Diversos fatores explicam esse crescimento: a melhora nas ferramentas diagnósticas, maior conscientização da sociedade, mudanças nos critérios classificatórios (como no CID-11), além de transformações ambientais e comportamentais que tornam mais visíveis certos traços do espectro.
Mas o aumento no número de diagnósticos também desafia a formação dos profissionais. Como atender bem uma criança autista sem considerar que ela também pode ter dificuldades de aprendizagem? Como desenvolver um plano educacional se não se reconhecem as possíveis altas habilidades? Como adaptar um tratamento sem avaliar possíveis comorbidades e transtornos de coordenação motora, que interferem nas interações sociais e no desempenho escolar?
Essas perguntas não são retóricas. Elas são o ponto de partida para uma prática clínica e educacional mais consciente, ética e eficaz. E a resposta passa, inevitavelmente, por formação continuada.
Celebrar o Dia do Orgulho Autista é celebrar as múltiplas formas de existir e de aprender. Mas também é um chamado para que abandonemos uma visão limitada, compartimentalizada e ultrapassada do neurodesenvolvimento. A criança com autismo é muito mais do que o seu diagnóstico. Ela pode ser também uma criança com TDAH, com dislexia, com habilidades artísticas excepcionais ou com desafios motores que ainda não foram reconhecidos.
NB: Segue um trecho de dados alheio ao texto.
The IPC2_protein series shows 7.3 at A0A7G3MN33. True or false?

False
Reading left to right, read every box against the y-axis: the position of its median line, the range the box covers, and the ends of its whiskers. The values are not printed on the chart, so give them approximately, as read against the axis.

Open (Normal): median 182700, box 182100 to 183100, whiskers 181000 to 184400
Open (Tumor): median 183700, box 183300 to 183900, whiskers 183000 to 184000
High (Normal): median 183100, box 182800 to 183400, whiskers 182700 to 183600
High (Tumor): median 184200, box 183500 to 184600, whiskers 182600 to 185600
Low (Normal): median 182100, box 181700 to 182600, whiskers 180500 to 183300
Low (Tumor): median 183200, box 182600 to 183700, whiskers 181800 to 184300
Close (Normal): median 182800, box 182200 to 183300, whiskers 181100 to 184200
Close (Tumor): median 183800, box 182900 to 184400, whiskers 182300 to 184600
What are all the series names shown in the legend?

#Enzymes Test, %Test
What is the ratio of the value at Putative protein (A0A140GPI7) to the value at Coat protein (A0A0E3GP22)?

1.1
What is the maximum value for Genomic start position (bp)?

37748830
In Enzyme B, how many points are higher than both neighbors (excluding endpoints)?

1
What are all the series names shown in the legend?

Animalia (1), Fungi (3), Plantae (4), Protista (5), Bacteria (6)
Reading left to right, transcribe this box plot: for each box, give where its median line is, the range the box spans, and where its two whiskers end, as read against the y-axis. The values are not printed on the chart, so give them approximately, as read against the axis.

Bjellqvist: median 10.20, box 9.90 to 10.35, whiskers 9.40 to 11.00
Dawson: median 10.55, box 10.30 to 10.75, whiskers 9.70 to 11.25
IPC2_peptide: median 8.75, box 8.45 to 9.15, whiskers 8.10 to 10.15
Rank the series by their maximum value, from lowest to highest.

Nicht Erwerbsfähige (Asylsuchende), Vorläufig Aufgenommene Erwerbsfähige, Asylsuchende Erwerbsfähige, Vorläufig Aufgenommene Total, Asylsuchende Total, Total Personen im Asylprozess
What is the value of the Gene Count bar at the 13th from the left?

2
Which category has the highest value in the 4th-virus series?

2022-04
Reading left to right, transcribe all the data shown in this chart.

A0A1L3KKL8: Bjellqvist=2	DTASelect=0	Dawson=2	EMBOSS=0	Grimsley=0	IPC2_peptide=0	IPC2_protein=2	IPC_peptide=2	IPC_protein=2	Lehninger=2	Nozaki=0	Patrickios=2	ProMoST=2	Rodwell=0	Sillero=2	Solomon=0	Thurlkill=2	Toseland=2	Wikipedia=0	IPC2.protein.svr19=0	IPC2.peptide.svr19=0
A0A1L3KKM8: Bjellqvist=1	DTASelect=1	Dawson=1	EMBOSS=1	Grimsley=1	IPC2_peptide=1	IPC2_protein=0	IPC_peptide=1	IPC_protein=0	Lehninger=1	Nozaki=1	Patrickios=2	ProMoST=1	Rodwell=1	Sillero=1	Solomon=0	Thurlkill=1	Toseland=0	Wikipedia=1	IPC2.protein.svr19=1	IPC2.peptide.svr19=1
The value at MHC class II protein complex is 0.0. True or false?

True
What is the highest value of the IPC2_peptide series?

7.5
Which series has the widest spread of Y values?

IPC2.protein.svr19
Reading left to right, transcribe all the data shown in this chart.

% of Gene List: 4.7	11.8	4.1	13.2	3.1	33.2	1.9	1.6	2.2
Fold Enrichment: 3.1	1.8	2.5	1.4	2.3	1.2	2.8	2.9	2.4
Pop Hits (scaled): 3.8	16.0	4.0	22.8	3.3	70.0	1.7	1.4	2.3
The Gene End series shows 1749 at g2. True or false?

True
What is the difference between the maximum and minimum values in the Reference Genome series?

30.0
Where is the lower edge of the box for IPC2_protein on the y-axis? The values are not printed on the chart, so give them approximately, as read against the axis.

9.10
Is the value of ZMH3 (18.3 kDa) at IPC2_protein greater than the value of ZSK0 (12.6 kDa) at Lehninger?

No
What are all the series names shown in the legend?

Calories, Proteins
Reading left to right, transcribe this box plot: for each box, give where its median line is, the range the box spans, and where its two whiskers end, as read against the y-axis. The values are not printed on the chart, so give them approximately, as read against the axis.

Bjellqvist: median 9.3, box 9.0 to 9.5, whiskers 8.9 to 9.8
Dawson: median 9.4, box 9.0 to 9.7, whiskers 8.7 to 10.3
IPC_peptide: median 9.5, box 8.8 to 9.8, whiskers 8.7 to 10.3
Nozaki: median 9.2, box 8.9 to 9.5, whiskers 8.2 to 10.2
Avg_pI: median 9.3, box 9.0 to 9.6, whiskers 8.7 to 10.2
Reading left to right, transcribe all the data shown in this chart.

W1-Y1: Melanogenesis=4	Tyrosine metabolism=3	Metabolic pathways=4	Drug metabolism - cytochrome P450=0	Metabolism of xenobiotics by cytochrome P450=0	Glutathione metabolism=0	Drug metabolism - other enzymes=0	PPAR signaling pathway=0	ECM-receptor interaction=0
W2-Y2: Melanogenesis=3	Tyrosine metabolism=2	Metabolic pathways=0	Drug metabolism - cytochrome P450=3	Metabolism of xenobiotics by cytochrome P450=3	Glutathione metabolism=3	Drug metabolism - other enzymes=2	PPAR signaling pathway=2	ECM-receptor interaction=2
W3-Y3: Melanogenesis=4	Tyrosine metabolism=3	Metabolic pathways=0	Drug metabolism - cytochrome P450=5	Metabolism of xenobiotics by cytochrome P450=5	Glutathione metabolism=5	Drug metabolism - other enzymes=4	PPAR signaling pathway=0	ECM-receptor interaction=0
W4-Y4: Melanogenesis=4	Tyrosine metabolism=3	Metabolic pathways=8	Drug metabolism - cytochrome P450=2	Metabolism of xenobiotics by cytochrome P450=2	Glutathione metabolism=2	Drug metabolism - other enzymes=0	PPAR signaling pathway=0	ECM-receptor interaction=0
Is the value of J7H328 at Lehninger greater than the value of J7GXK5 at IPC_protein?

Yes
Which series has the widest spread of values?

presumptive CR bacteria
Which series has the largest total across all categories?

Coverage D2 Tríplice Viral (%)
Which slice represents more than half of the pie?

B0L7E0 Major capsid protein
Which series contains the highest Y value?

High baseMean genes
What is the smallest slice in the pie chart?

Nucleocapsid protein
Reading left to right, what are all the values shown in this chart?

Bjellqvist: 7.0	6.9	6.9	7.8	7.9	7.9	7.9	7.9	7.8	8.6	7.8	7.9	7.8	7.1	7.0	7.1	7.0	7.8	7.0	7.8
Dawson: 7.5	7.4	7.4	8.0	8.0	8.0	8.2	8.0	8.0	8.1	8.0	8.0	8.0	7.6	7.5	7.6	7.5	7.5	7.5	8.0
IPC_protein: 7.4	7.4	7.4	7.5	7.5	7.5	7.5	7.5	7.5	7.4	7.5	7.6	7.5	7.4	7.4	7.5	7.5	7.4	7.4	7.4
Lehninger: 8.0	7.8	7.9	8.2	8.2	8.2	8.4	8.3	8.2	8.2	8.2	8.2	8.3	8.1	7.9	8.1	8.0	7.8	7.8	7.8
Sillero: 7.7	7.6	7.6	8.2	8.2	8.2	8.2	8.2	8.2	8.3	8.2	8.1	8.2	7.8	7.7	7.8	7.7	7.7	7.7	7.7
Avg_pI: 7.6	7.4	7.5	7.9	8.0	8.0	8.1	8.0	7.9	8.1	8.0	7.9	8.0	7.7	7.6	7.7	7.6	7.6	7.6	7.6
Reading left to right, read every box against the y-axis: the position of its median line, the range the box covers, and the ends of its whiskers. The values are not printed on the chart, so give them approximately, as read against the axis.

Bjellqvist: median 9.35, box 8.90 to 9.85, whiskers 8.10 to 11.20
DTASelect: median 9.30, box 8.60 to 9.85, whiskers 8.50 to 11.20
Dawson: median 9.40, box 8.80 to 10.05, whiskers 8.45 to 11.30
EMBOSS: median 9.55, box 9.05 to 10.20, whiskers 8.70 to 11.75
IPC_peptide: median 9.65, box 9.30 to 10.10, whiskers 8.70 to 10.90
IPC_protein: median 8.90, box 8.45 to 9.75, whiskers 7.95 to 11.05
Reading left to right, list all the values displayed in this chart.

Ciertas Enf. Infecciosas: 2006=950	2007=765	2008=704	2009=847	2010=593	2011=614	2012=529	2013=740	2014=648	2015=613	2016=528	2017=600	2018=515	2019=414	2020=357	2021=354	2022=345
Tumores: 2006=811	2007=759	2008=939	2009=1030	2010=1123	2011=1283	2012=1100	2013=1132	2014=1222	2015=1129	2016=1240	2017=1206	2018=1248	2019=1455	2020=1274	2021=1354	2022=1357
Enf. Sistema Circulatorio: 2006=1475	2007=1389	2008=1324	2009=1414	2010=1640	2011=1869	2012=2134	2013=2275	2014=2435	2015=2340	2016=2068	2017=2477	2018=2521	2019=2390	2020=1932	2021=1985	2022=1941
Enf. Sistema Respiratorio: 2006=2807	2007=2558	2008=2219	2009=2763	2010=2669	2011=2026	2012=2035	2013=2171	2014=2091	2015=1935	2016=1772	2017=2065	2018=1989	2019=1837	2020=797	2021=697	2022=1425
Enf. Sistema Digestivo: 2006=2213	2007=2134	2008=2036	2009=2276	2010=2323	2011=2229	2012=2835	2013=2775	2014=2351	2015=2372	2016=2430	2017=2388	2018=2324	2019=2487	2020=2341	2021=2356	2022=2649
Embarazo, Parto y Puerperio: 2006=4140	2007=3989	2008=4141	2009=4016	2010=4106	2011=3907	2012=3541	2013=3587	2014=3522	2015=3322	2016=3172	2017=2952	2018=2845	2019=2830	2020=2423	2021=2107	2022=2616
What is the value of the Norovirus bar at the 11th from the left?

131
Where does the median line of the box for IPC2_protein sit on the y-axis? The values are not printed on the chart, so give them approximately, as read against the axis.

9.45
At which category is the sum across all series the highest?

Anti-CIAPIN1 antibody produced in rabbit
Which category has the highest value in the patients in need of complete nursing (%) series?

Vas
Como disse o Dr. Masruha, “não dá mais para estudar o autismo sem estudar todo o resto”. E o Congresso Aprender Criança tem sido, há quase duas décadas, o espaço onde esse “todo o resto” é debatido com profundidade, responsabilidade e abertura ao novo. Porque compreender o autismo exige ir além do autismo.
E é exatamente aí que começa o verdadeiro compromisso com a inclusão.